Figure 9. Threads are interleaved between pipeline stages with very few restrictions (integer pipeline shown, letters depict pipeline stages, numbers depict different scheduled threads)
The pick stage chooses one thread each cycle within each thread group. Picking within each thread group is independent of the other, and a least-recently-picked algorithm is used to select the next thread to execute. The decode state resolves resource conflicts that are not handled during the pick stage. As shown in the illustration, threads are interleaved between pipeline stages with very few restrictions. Any thread can be at the fetch or cache stage, before being split into either of the two thread groups. Load/store and floating-point units are shared between all eight threads.

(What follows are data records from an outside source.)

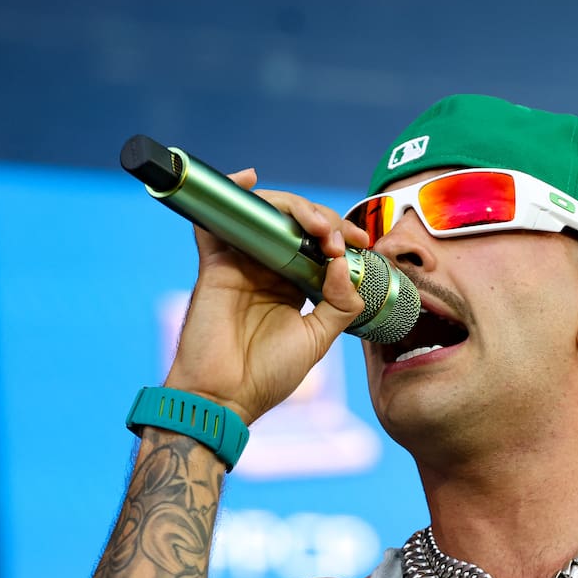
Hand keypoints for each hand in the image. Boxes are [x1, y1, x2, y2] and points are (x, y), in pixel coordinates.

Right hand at [165, 170, 372, 422]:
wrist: (225, 397)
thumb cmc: (267, 376)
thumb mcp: (317, 340)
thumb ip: (339, 304)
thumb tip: (344, 264)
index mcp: (293, 286)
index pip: (319, 245)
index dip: (341, 236)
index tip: (362, 246)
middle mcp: (267, 269)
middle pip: (295, 223)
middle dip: (323, 220)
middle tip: (338, 239)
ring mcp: (241, 264)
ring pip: (265, 215)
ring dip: (293, 208)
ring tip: (316, 226)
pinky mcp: (216, 265)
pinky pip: (216, 220)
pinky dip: (229, 194)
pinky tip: (248, 179)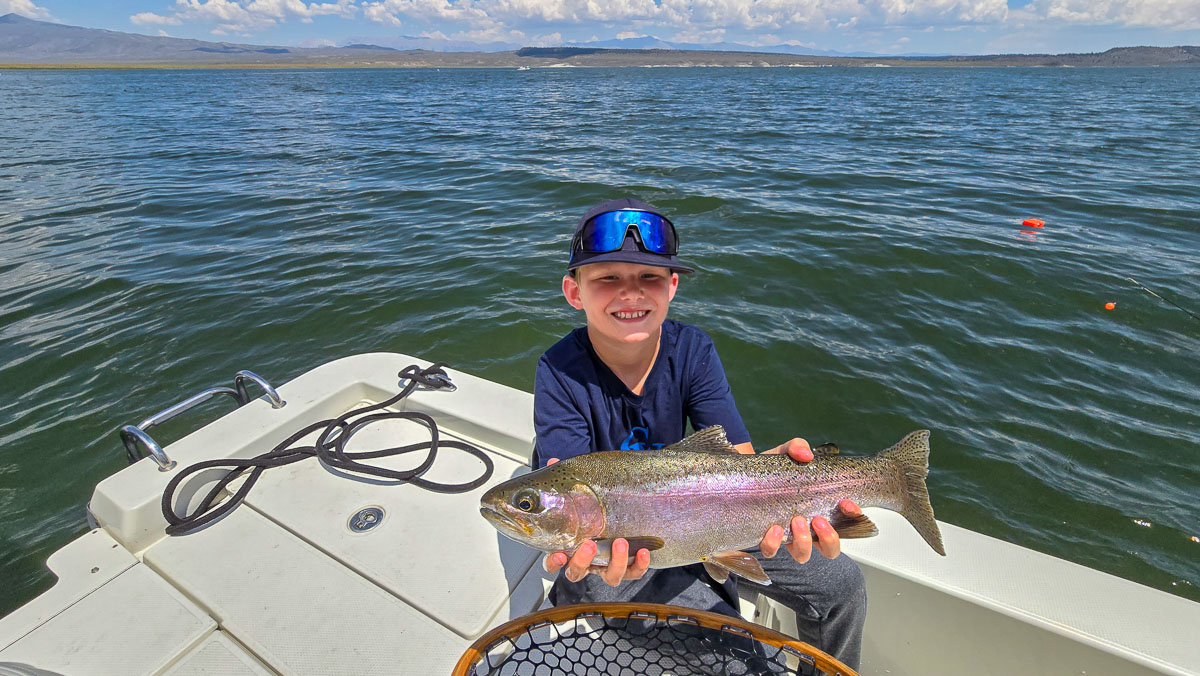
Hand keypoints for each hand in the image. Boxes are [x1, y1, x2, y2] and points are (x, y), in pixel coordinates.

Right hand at [542, 457, 650, 585]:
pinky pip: (634, 572)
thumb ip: (564, 481)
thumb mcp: (577, 491)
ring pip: (609, 576)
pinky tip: (643, 551)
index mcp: (569, 546)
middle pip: (578, 572)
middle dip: (583, 561)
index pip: (554, 562)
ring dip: (615, 562)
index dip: (554, 563)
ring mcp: (608, 564)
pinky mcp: (629, 565)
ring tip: (620, 541)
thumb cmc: (592, 506)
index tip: (559, 554)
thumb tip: (552, 462)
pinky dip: (639, 565)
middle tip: (590, 545)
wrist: (621, 506)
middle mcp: (588, 560)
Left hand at [758, 440, 861, 561]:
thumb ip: (797, 447)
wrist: (742, 475)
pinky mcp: (766, 538)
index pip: (846, 522)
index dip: (854, 518)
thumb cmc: (771, 469)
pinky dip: (774, 544)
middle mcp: (807, 527)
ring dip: (804, 541)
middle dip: (829, 538)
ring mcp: (787, 536)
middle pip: (830, 548)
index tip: (847, 504)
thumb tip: (806, 454)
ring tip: (796, 520)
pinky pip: (772, 551)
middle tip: (818, 519)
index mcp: (819, 508)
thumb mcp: (785, 453)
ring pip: (803, 554)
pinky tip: (773, 528)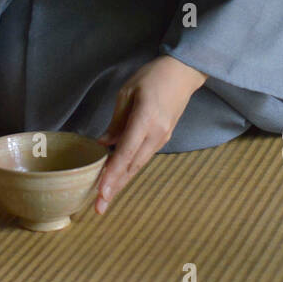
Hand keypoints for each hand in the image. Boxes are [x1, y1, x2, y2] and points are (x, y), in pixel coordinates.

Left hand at [94, 56, 206, 213]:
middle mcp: (156, 134)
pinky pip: (142, 158)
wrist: (183, 73)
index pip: (125, 153)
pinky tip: (117, 177)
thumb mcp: (127, 92)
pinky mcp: (163, 138)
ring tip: (105, 198)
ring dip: (121, 182)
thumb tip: (103, 145)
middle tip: (99, 207)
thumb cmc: (152, 76)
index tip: (101, 192)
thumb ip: (116, 121)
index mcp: (145, 120)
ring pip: (138, 165)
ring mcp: (162, 138)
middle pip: (132, 166)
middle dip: (115, 187)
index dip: (112, 174)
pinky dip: (129, 169)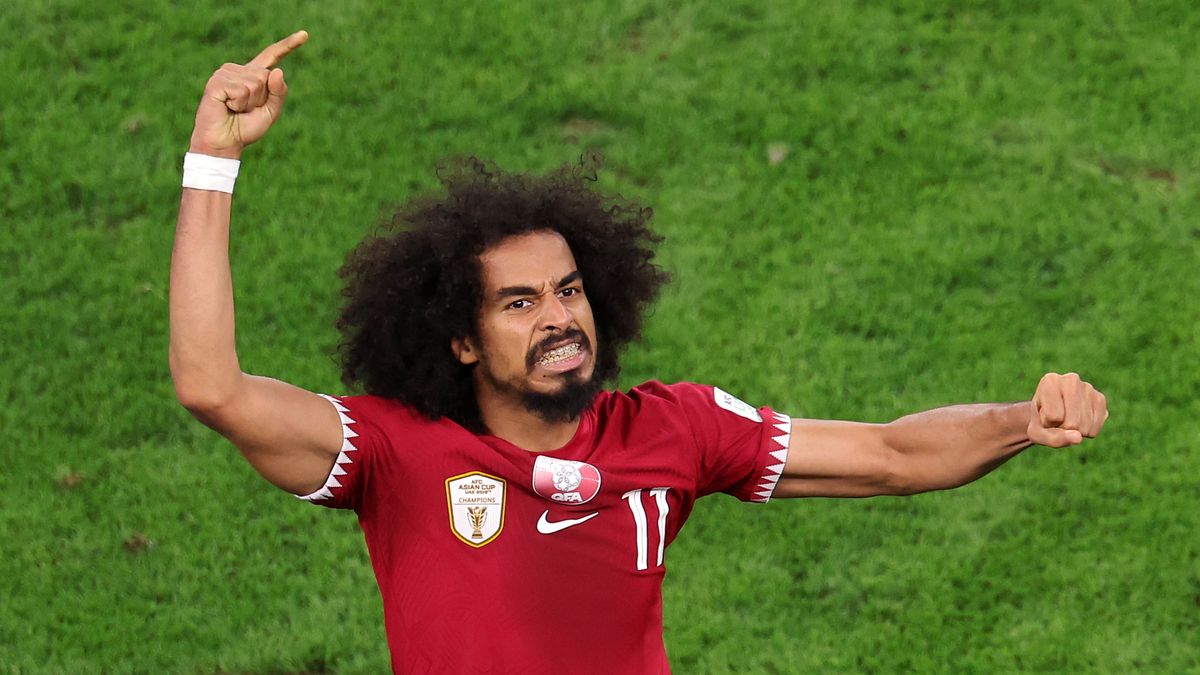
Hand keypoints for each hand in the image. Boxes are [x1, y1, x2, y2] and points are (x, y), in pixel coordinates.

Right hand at [188, 30, 308, 158]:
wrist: (225, 143)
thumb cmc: (245, 128)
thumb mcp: (271, 112)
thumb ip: (279, 93)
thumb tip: (276, 70)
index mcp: (254, 75)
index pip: (272, 55)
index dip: (288, 45)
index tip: (305, 34)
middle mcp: (239, 70)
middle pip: (266, 75)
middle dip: (261, 98)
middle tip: (244, 110)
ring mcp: (226, 73)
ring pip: (255, 83)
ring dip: (249, 103)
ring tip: (234, 109)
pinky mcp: (216, 81)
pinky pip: (241, 89)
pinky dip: (238, 103)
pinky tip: (227, 107)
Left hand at [1027, 372, 1107, 446]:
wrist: (1050, 413)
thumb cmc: (1041, 422)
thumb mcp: (1037, 433)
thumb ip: (1053, 438)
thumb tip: (1078, 438)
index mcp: (1050, 381)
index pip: (1053, 417)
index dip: (1046, 423)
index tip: (1044, 414)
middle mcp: (1071, 380)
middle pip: (1072, 423)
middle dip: (1062, 428)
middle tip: (1056, 418)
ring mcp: (1088, 388)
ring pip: (1084, 428)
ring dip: (1074, 431)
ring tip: (1065, 418)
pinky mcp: (1100, 399)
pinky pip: (1094, 430)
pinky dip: (1085, 432)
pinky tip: (1078, 420)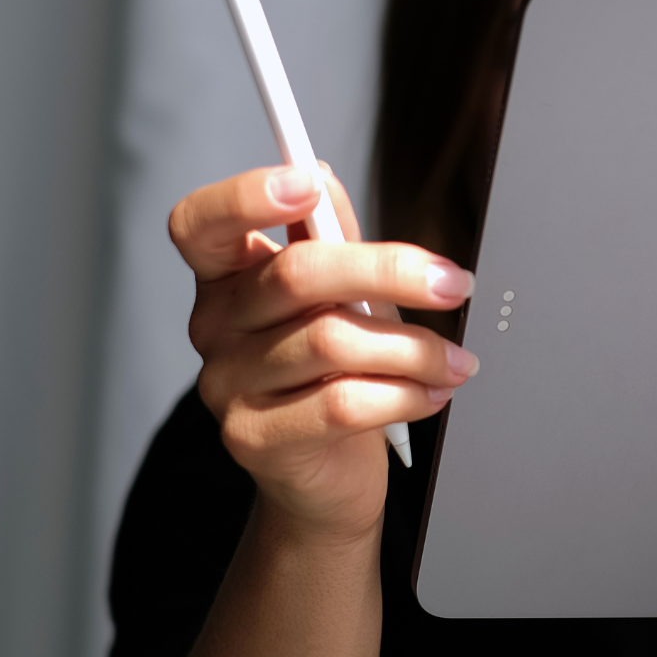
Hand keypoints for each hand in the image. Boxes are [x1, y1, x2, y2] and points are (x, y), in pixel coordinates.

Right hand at [169, 164, 478, 543]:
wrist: (326, 477)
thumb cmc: (336, 373)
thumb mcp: (338, 296)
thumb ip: (330, 238)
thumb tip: (321, 179)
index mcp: (226, 277)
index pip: (200, 223)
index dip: (244, 196)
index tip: (308, 183)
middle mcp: (213, 326)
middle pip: (295, 274)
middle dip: (390, 271)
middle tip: (454, 283)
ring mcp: (225, 385)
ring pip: (331, 341)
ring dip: (414, 348)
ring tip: (456, 360)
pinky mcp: (254, 439)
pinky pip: (343, 403)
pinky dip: (404, 394)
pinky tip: (433, 393)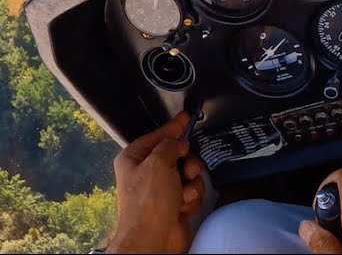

Only one thread from either thread group can be scheduled on such a shared unit.
Integrated Networking
By providing integrated on-chip networking, the SPARC T3 processor is able to provide better networking performance. All network data is supplied directly from and to main memory. Placing networking so close to memory reduces latency, provides higher memory bandwidth, and eliminates inherent inefficiencies of I/O protocol translation. The SPARC T3 processor provides two 10 Gigabit Ethernet ports with integrated serializer/deserializer (SerDes), offering line-rate packet classification at up to 30 million packets/second (based on layer 14 of the protocol stack). Multiple DMA engines ( transmit and 16 receive DMA channels) match DMAs to individual threads, providing binding flexibility between ports and threads. Virtualization support includes provisions for eight partitions, and interrupts may be bound to different hardware threads.
Stream Processing Unit
The SPU on each core runs in parallel with the core at the same frequency. The cipher/hash unit supports RC4, DES/3DES, AES-128/192/256, MD5, SHA-1, SHA-256 ciphers. Added to the SPARC T3 processor are SHA-384/SHA-512, Kasumi Bulk Cipher, and Galois Field Operations. The SPU is designed to achieve wire-speed encryption and decryption on the processor’s 10 GbE ports.